- PROBLEM REQUIREMENTS:
What's needed: every entry, printed exactly, minus the images.

*** Opening SOURCE DATA ***

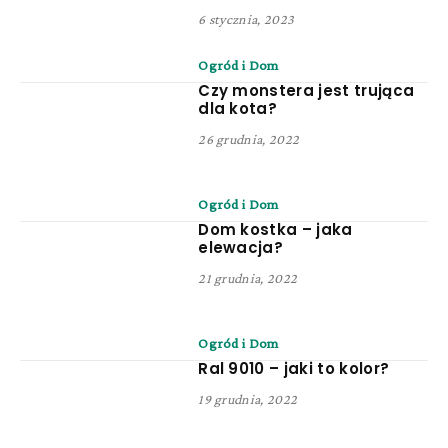
6 stycznia, 2023
Ogród i Dom
Czy monstera jest trująca
dla kota?
26 grudnia, 2022
Ogród i Dom
Dom kostka – jaka
elewacja?
21 grudnia, 2022
Ogród i Dom
Ral 9010 – jaki to kolor?
19 grudnia, 2022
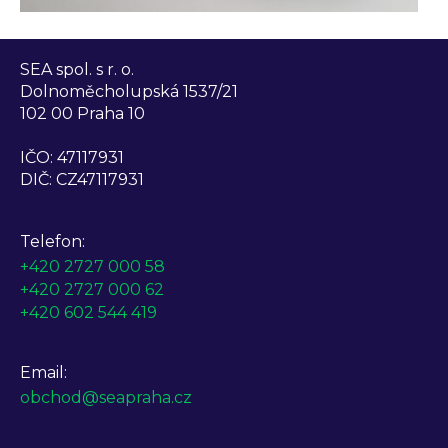
SEA spol. s r. o.
Dolnoměcholupská 1537/21
102 00 Praha 10
IČO: 47117931
DIČ: CZ47117931
Telefon:
+420 2727 000 58
+420 2727 000 62
+420 602 544 419
Email:
obchod@seapraha.cz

*** Closing SOURCE DATA ***

- TASK OUTPUT:
6 stycznia, 2023
Ogród i Dom
Czy monstera jest trująca
dla kota?
26 grudnia, 2022
Ogród i Dom
Dom kostka – jaka
elewacja?
21 grudnia, 2022
Ogród i Dom
Ral 9010 – jaki to kolor?
19 grudnia, 2022
SEA spol. s r. o.
Dolnoměcholupská 1537/21
102 00 Praha 10
IČO: 47117931
DIČ: CZ47117931
Telefon:
+420 2727 000 58
+420 2727 000 62
+420 602 544 419
Email:
obchod@seapraha.cz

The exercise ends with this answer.